Recurrent KIT D816V Mutation in Atypical Chronic Myeloid Leukemia

INTRODUCTION: Atypical Chronic Myeloid Leukemia (aCML) is a heterogeneous disorder belonging to the group of myelodysplastic/myeloproliferative syndromes, characterized by a poor prognosis with a median survival time of 37 months. In 2013, by applying Next Generation Sequencing (NGS) technologies on 8 aCML cases, we demonstrated the presence of a recurrent somatic mutations in the SETBP1 gene (Piazza et al, Nat Gen 2013). SETBP1 mutations were identified in approximately 30% of aCML cases.

AIM: To further characterize the molecular pathogenesis of aCML and to possibly identify other recurrent lesions responsible for SETBP1 unmutated cases, we extended our initial NGS effort: we applied whole-exome and transcriptome sequencing to a total of 16 matched samples taken at onset of the disease.

MATERIAL and METHODS: Whole-exome and transcriptome sequencing data were generated using an Illumina Genome Analyzer IIx following standard library-preparation protocols. Alignment to the reference GRCh37/hg19 genome was performed using BWA. Alignment data were processed using Samtools. Single nucleotide and small indel detection was performed using in-house software. Copy number analyses from whole-exome data were generated using CEQer (Piazza et al, PLoS One 2013) and gene fusions transcriptome data were screened using FusionAnalyser (Piazza et al, Nucleic Acids Res. 2012).

RESULTS: The application of NGS techniques to the cohort of aCML cases led to the identification of a somatic, non-synonymous single-nucleotide mutation (chr4:g.55599321A>T) in the KIT gene in 1/16 (6%) cases. At protein level this mutation translated into the D816V variant that has been already described in several clonal disorders, such as systemic mastocytosis, gastrointestinal stromal tumors and acute myeloid leukemia.
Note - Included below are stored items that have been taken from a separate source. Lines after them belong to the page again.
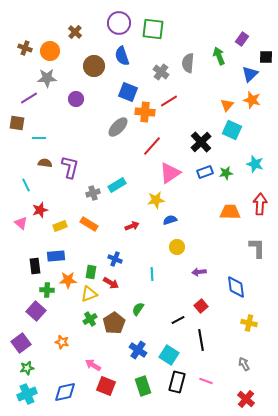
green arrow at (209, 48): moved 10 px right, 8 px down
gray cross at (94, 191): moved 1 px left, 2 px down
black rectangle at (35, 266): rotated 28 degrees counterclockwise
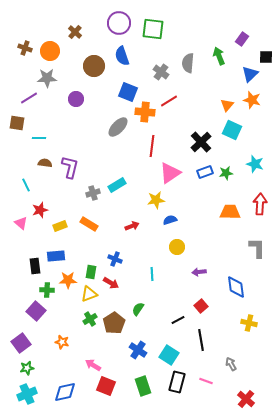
red line at (152, 146): rotated 35 degrees counterclockwise
gray arrow at (244, 364): moved 13 px left
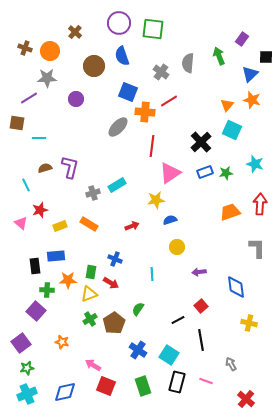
brown semicircle at (45, 163): moved 5 px down; rotated 24 degrees counterclockwise
orange trapezoid at (230, 212): rotated 20 degrees counterclockwise
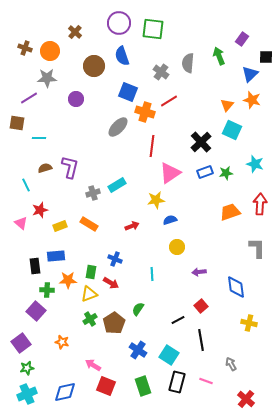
orange cross at (145, 112): rotated 12 degrees clockwise
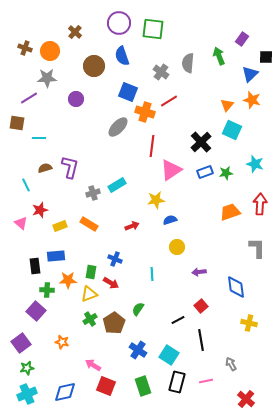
pink triangle at (170, 173): moved 1 px right, 3 px up
pink line at (206, 381): rotated 32 degrees counterclockwise
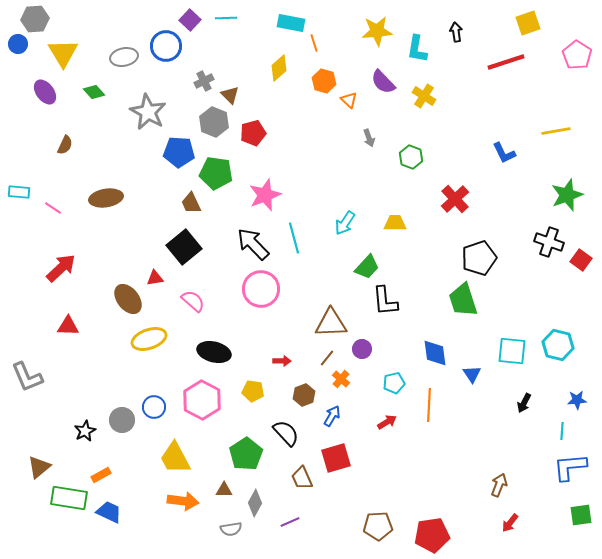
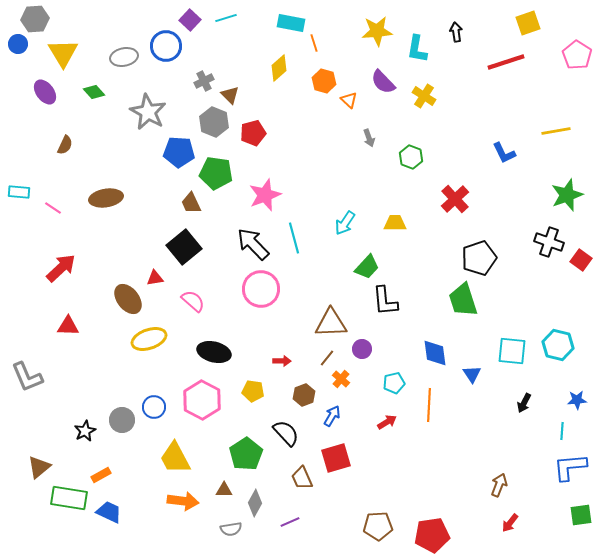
cyan line at (226, 18): rotated 15 degrees counterclockwise
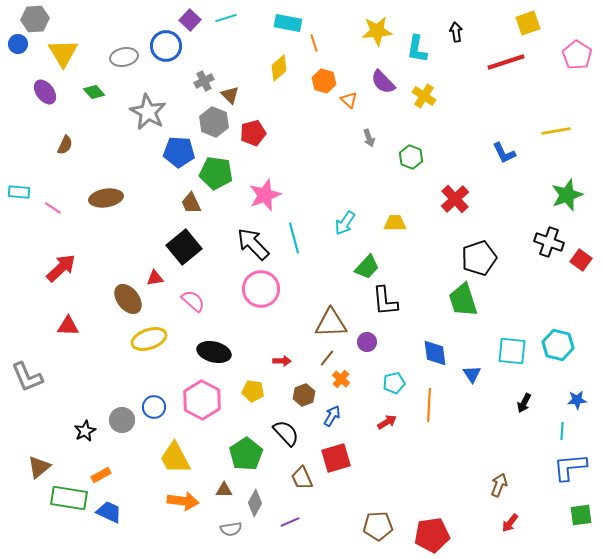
cyan rectangle at (291, 23): moved 3 px left
purple circle at (362, 349): moved 5 px right, 7 px up
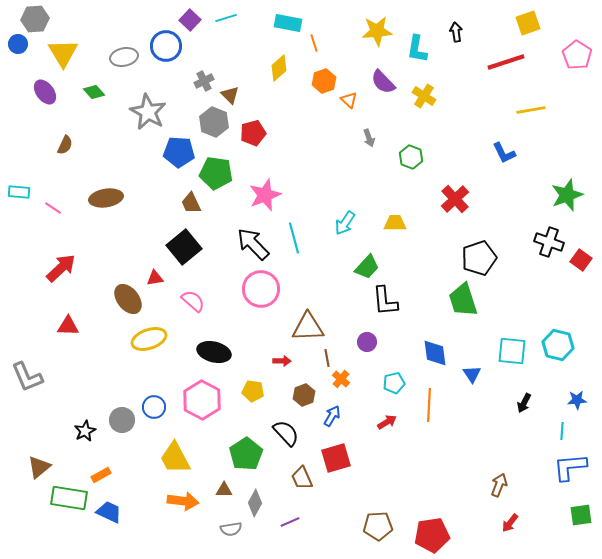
orange hexagon at (324, 81): rotated 25 degrees clockwise
yellow line at (556, 131): moved 25 px left, 21 px up
brown triangle at (331, 323): moved 23 px left, 4 px down
brown line at (327, 358): rotated 48 degrees counterclockwise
To assess whether the mutation identified by NGS was recurrent, we extended our analysis by targeted resequencing on a larger cohort of 68 aCML cases. This analysis revealed the presence of KIT mutations in 3 additional patients, thus confirming the recurrence of KIT variants in aCML. All the KIT mutations identified correspond to the D816V that is responsible for the constitutive activation of the tyrosine kinase. This finding suggests that the activation of the KIT tyrosine kinase signaling may play an important role in this subset of aCML patients. It is known from the literature that KIT D816V is highly sensitive to the tyrosine kinase inhibitor dasatinib (Schittenhelm MM, Cancer Res 2006). To test whether dasatinib is able to affect the growth of the leukemic clone in KIT mutated aCML cases, we performed ex vivo tritiated thymidine proliferation assays on bone marrow (BM) cells from one of the KIT D816V positive aCML patients in presence of either dasatinib, imatinib or vehicle alone: the proliferation assay showed that dasatinib was able to inhibit the proliferation of the leukemic clone with an IC50 of 1nM, while, as expected, neither imatinib nor vehicle alone were able to significantly impair cell growth. In line with these data, western blot with an anti- Phospho-KIT antibody on KIT+ lysates after treatment with increasing concentration of dasatinib showed that the drug was highly effective in inhibiting KIT autophosphorylation. To further confirm the inhibitory activity of dasatinib, we performed a colony assay on peripheral blood cells from a KIT D816V positive aCML patient grown in presence of increasing concentrations of the drug: treatment with 100nM dasatinib was able to completely inhibit cell growth, leading to a virtually complete absence of colonies in the D816V-positive plates.

CONCLUSION: These data indicate that KIT D816V is a pro-oncogenic lesion recurrently present in aCML, albeit with low frequency (5/84, 6%) and that aCML cells bearing this mutation are highly sensitive to dasatinib, at least ex vivo. Given the very poor prognosis of this disorder, these findings suggest a new, highly efficient targeted treatment for a subset of aCML patients.